# WOW funny



## Longbow (Jan 1, 2010)

After showing and shooting my slingshots to a friend, he ask me to make him one.
After complaining that he couldn't hit any thing with it and talking with him, I discovered he wasn't 
drawing to a consistent spot. I told him to stand in front of the mirror and find a spot to draw to 
every time. I NEVER TOLD HIM TO PUT A BB IN THE DARN THING.
As luck would have it he turned loose of the pouch and had shuddered the mirror all over the bedroom.
Ha Ha Ha. His wife was fit to be tied. After cleaning up the glass and preplacing the mirror , he called me and 
told me I never told how dangerous these things could be. When I finely quit laughing I told him to get a 
nerff set for little kids , leave the growing up toys to the adults. His wife and me bust out laughing every time we look at each other.
lol lol lol.

Longbow


----------



## pelleteer (Dec 19, 2009)

Oh, brother!







It seems like common sense that you don't put ammo in the pouch when practicing in front of the mirror, doesn't it?


----------



## shot in the foot (Jan 3, 2010)

That is funny, I gave the bloke next door a catapult, he had seen me shooting at a carboard box and said he would like to do it for something to do, so he ended up with one of my old slingshots, 
he got his box and hung it on his new shed and fired 5 steel balls then went to have a look at his target, only to find his new shed had 5 big holes in it, i forgot to tell him there was a big chunk of carpet inside the box, ha ha, jeff


----------



## pelleteer (Dec 19, 2009)

LOL!







Again, this seems like a simple lack of common sense to me. Amazing what people will do when they're not really thinking about something. I've done it myself, but never anything like these two examples (at least nothing I'd admit to).


----------



## Tex-Shooter (Dec 17, 2009)

A friend of mine was a target bow shooter, which used a clicker to tell him when he was at proper draw length to release. His wife bought him a dozen arrows for his birthday and he strung his bow and nocked one of the new arrows and drawed it it back pointing at one of the kitchen cabinets. When the arrow past under the clicker and it clicked, his release was so automatic that he let go, shooting the cabinet and breaking several dishes.

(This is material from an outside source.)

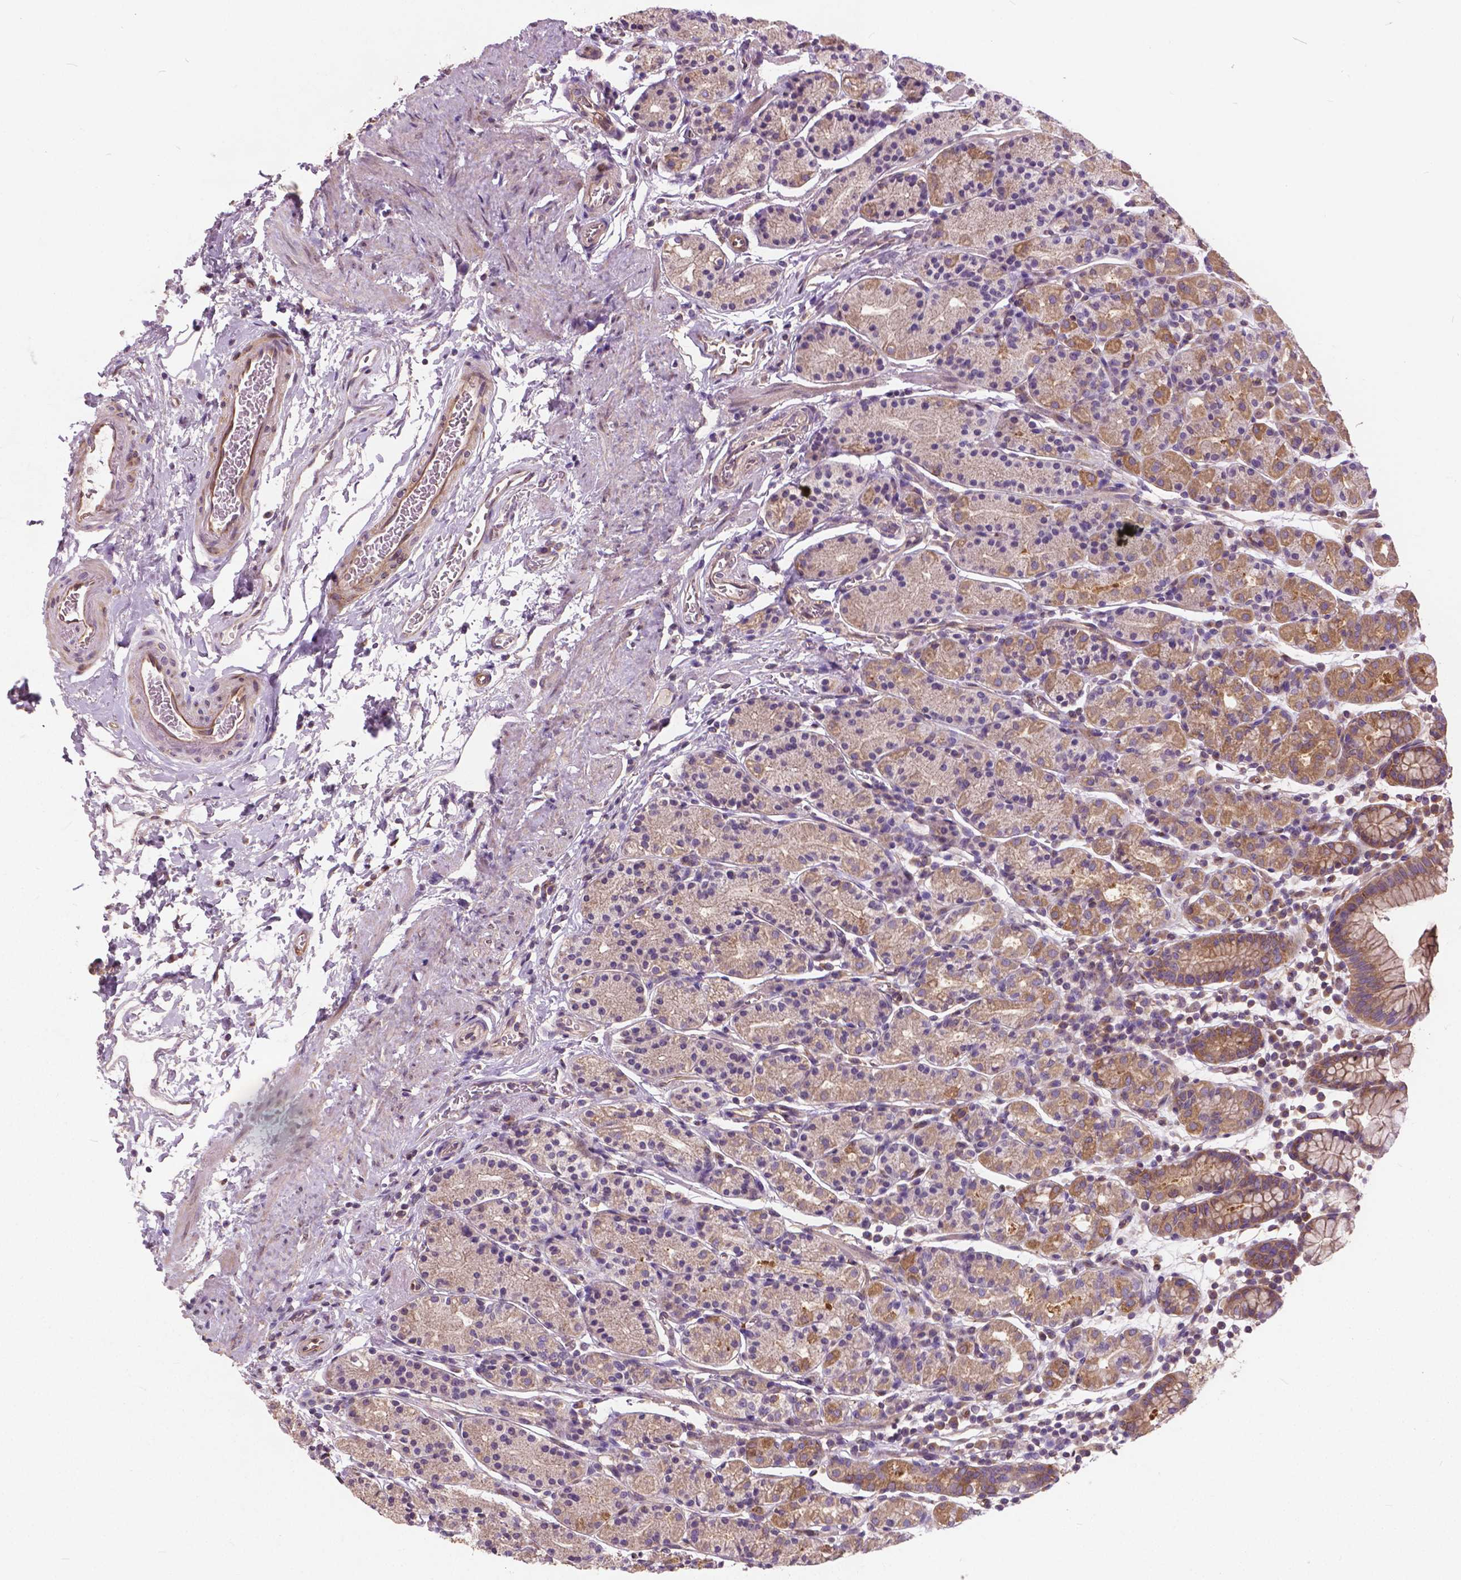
{"staining": {"intensity": "moderate", "quantity": "<25%", "location": "cytoplasmic/membranous"}, "tissue": "stomach", "cell_type": "Glandular cells", "image_type": "normal", "snomed": [{"axis": "morphology", "description": "Normal tissue, NOS"}, {"axis": "topography", "description": "Stomach, upper"}, {"axis": "topography", "description": "Stomach"}], "caption": "Stomach stained for a protein displays moderate cytoplasmic/membranous positivity in glandular cells. (Stains: DAB (3,3'-diaminobenzidine) in brown, nuclei in blue, Microscopy: brightfield microscopy at high magnification).", "gene": "MZT1", "patient": {"sex": "male", "age": 62}}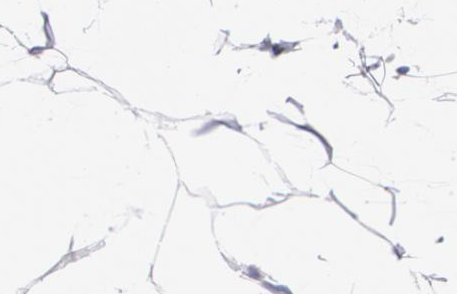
{"staining": {"intensity": "negative", "quantity": "none", "location": "none"}, "tissue": "adipose tissue", "cell_type": "Adipocytes", "image_type": "normal", "snomed": [{"axis": "morphology", "description": "Normal tissue, NOS"}, {"axis": "morphology", "description": "Duct carcinoma"}, {"axis": "topography", "description": "Breast"}, {"axis": "topography", "description": "Adipose tissue"}], "caption": "There is no significant staining in adipocytes of adipose tissue.", "gene": "HMMR", "patient": {"sex": "female", "age": 37}}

Tex


----------



## Thwupp-p-p (Jan 17, 2010)




----------



## Pavel8303 (Jan 13, 2010)

Unbelievable,thx for sharing this story with us and please do not lend him grenades


----------



## pawzzz (Jan 15, 2010)

I guess we need to add "slingshots are always loaded" to the wear your safety glasses mantra.


----------



## THWACK! (Nov 25, 2010)

shot in the foot said:


> That is funny, I gave the bloke next door a catapult, he had seen me shooting at a carboard box and said he would like to do it for something to do, so he ended up with one of my old slingshots,
> he got his box and hung it on his new shed and fired 5 steel balls then went to have a look at his target, only to find his new shed had 5 big holes in it, i forgot to tell him there was a big chunk of carpet inside the box, ha ha, jeff


Luvit!


----------



## fatboy (Oct 26, 2010)

People are funnier than anybody I know!


----------



## justplainduke (May 31, 2011)

pawzzz said:


> I guess we need to add "slingshots are always loaded" to the wear your safety glasses mantra.

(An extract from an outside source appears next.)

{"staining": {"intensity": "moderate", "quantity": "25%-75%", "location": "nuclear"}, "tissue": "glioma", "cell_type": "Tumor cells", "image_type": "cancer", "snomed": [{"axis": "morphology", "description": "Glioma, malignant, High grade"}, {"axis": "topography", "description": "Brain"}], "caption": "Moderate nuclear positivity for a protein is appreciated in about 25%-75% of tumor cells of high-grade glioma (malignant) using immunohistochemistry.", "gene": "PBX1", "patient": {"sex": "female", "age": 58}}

It's only funny because it's true








I had to
Remind my son of that many times, as he jokingly pointed at me and pulled back








We had a stern chat and he now always considers the slingshot loaded.
Never draw unless you are in a safe zone to shoot, and prepared to kill. Simple!


----------



## Scrambler84 (Dec 8, 2011)

This is Funny the things people will do..... You get the point to bad its not on Utube it would have been a great Video maybe let him try it again and have you camera ready ... LOL


----------



## Knoll (Nov 10, 2011)

I'm VERY grumpy in the morning before having first cup of coffee.

Read these posts while Carol was making our morning java.

She rushed into living room to see what was going on when she heard my howls of laughter!!


----------



## hawk2009 (Dec 30, 2009)

And I thought the Muppets were puppets


----------



## THWACK! (Nov 25, 2010)

Proves over and over again that "common sense" is not common.
Folks are horsing around without even horse sense.

Think I'll write a book entitled "People are Human Too".

Best2u,
Mike


----------



## Abe_Stranger (Jan 13, 2012)

My brother decided one (drunken) night that it would be funny to shoot at my backstop using cashews. I thought little of it, considering that a soft nut should have exploded on impact--my backstop is waxed cardboard I get from the restaurant across the street, not cloth. He draws, shoots the cashew...and it bounces back. It hits him. Can you guess where? In the lips. Had his mouth been open, he would have gulped that thing down. Needless to say, nobody believes us, but we still get a good laugh from it every time it comes up when were hanging out. It was one of those, "You had to be there," things.


----------



## Sean (Nov 17, 2011)

Careful now fellas, some of these stories are getting close to perhaps being sent over to the Darwin Awards site.


----------